======== Provided records
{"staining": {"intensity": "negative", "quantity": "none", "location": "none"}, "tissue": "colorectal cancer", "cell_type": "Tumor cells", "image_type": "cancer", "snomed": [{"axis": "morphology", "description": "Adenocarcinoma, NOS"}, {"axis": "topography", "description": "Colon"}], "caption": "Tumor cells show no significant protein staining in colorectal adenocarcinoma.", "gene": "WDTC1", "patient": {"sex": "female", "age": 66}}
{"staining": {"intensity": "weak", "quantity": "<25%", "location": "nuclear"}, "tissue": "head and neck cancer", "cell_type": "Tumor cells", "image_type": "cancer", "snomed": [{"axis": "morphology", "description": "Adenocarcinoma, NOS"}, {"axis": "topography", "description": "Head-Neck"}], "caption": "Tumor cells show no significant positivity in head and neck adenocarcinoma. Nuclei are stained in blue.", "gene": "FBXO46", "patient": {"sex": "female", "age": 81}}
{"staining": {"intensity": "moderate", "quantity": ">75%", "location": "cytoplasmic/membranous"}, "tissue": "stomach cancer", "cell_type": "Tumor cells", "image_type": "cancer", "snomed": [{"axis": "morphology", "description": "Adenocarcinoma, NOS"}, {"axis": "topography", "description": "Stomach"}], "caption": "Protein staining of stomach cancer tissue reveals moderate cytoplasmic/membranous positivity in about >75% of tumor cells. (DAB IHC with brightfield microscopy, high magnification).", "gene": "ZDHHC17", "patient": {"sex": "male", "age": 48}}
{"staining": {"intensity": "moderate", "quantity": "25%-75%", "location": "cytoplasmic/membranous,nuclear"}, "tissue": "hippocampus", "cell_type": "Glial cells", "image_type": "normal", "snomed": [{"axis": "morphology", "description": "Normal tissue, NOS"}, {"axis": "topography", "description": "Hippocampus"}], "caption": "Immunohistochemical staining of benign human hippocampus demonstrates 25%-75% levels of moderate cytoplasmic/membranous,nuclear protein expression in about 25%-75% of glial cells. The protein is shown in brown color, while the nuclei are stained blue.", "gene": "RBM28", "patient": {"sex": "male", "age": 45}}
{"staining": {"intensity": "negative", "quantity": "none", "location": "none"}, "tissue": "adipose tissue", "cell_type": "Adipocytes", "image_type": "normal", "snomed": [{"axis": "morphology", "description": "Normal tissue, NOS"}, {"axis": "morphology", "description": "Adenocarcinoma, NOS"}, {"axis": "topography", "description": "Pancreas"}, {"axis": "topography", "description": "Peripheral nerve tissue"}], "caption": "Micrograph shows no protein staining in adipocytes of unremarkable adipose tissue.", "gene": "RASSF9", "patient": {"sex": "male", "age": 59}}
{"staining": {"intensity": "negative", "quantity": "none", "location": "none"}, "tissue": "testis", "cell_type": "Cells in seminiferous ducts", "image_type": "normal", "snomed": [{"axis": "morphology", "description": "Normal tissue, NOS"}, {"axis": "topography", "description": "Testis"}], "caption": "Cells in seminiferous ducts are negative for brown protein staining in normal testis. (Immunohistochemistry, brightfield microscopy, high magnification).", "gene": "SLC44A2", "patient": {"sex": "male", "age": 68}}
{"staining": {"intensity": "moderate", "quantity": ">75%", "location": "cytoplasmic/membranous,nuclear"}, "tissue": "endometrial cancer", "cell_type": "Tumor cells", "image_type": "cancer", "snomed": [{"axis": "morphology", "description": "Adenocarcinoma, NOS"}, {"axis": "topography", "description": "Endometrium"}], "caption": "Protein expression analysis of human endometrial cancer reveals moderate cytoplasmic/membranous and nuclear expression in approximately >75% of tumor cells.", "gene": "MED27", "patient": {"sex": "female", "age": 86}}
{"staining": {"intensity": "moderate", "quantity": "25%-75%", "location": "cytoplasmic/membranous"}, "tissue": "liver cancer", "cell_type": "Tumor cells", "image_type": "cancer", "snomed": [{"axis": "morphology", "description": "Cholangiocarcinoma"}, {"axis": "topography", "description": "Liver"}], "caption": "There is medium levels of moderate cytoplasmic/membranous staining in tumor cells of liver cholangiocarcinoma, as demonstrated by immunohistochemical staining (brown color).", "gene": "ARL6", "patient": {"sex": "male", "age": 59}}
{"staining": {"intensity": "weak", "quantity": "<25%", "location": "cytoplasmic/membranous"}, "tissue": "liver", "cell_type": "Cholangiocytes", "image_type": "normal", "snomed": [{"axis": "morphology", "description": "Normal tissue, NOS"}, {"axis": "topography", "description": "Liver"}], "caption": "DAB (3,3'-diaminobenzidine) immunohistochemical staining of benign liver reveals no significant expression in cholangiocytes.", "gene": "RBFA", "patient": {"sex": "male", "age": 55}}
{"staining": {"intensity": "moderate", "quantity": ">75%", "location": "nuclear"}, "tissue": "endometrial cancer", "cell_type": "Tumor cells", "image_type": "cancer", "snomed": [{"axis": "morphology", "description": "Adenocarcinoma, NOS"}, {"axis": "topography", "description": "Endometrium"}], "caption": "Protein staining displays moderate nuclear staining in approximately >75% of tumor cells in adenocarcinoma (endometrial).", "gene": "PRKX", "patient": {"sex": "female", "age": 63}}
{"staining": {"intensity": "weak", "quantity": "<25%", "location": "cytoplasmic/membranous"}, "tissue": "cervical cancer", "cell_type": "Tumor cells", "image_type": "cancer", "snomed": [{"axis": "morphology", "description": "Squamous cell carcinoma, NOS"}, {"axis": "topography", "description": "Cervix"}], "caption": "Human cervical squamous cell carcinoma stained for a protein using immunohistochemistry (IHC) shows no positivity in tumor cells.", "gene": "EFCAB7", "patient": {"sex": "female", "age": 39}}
================
Directions:
Look over the material and return every line where the word "high" is found.

Response:
{"staining": {"intensity": "moderate", "quantity": ">75%", "location": "cytoplasmic/membranous"}, "tissue": "stomach cancer", "cell_type": "Tumor cells", "image_type": "cancer", "snomed": [{"axis": "morphology", "description": "Adenocarcinoma, NOS"}, {"axis": "topography", "description": "Stomach"}], "caption": "Protein staining of stomach cancer tissue reveals moderate cytoplasmic/membranous positivity in about >75% of tumor cells. (DAB IHC with brightfield microscopy, high magnification).", "gene": "ZDHHC17", "patient": {"sex": "male", "age": 48}}
{"staining": {"intensity": "negative", "quantity": "none", "location": "none"}, "tissue": "testis", "cell_type": "Cells in seminiferous ducts", "image_type": "normal", "snomed": [{"axis": "morphology", "description": "Normal tissue, NOS"}, {"axis": "topography", "description": "Testis"}], "caption": "Cells in seminiferous ducts are negative for brown protein staining in normal testis. (Immunohistochemistry, brightfield microscopy, high magnification).", "gene": "SLC44A2", "patient": {"sex": "male", "age": 68}}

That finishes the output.